Daarvoor is ThePhoneLab een samenwerking aangegaan met een specialistische Refurbished-partner. “Wij willen niet werken met partijen die gebruikte bulk van een ander continent halen en die direct doorstoten, met een marge. Dat is geen houdbaar businessmodel. Deze partner heeft zijn sourcing aantoonbaar op orde en knapt toestellen ook echt op.”
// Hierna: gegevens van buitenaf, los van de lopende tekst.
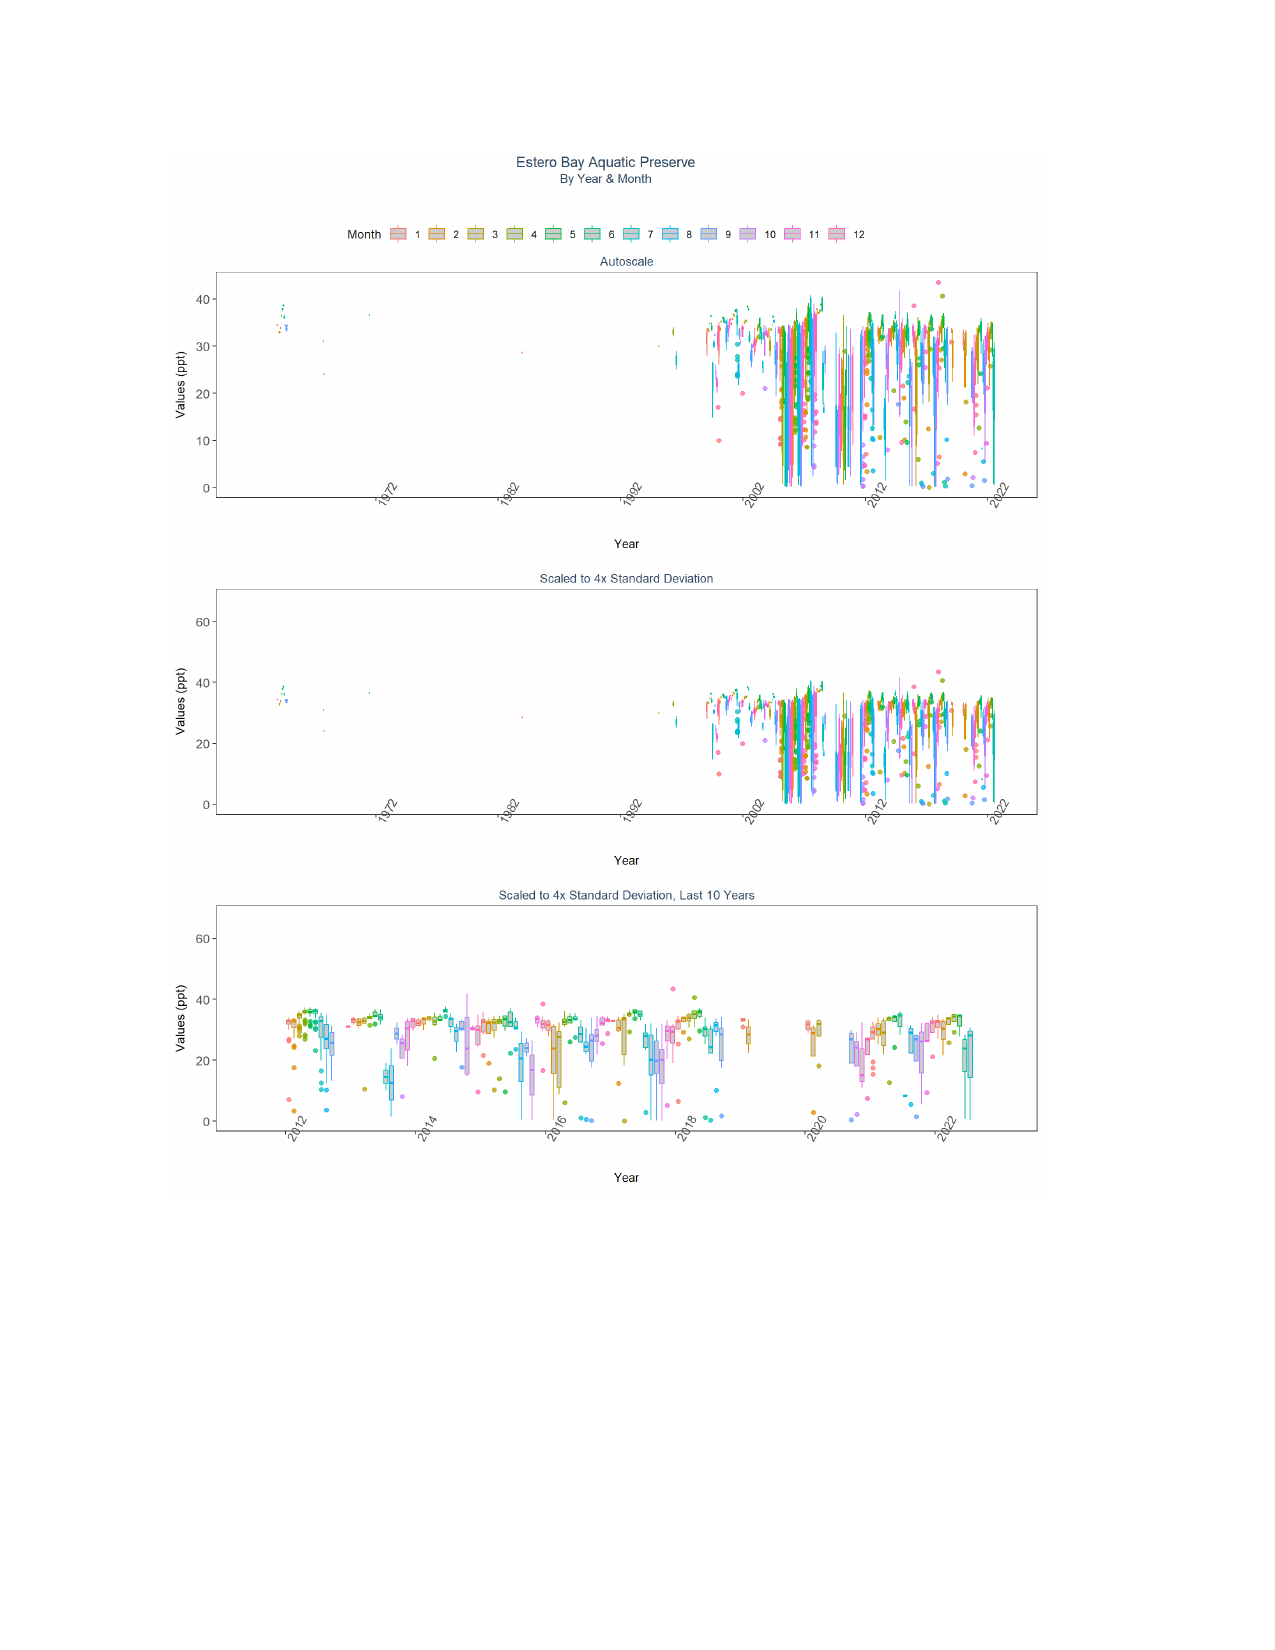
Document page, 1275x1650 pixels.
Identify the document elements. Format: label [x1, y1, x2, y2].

Techniek Nederland is ook hard bezig om reparatie te stimuleren, met het Nationaal Reparateursregister en door te pleiten voor een lager btw-tarief.

Right to Repair

Het realiseren van al deze plannen is niet alleen een kwestie van principes. “We moeten ook wel”, zegt Blijham. “De vraag verandert en onze kosten stijgen hard. Om ons heen zien we veel reparateurs verdwijnen, dat is niet voor niks. We moeten nieuwe businessmodellen vinden om markt te winnen. Right to Repair is in dat opzicht heel belangrijk. Reparatie moet makkelijker, logischer en goedkoper worden. Het initiatief heeft al heel wat positieve verandering teweeggebracht. De overheid en verzekeringsmaatschappijen proberen reparatie laagdrempeliger te maken, fabrikanten voelen zich genoodzaakt om het repareren van hun devices te vergemakkelijken en meer onderdelen beschikbaar te stellen.”

Reparateursbonus

“Misschien moeten we een voorbeeld nemen aan Oostenrijk,” vindt Blijham, “waar de overheid een Reparateurbonus van 50% toekent op reparaties van mobiele toestellen. Techniek Nederland is gelukkig ook hard bezig om reparatie te stimuleren, door te pleiten voor een lager btw-tarief en het oprichten van het Nationaal Reparateursregister. Een goede zaak. Ik ben blij dat de organisatie vecht voor ons bestaansrecht.”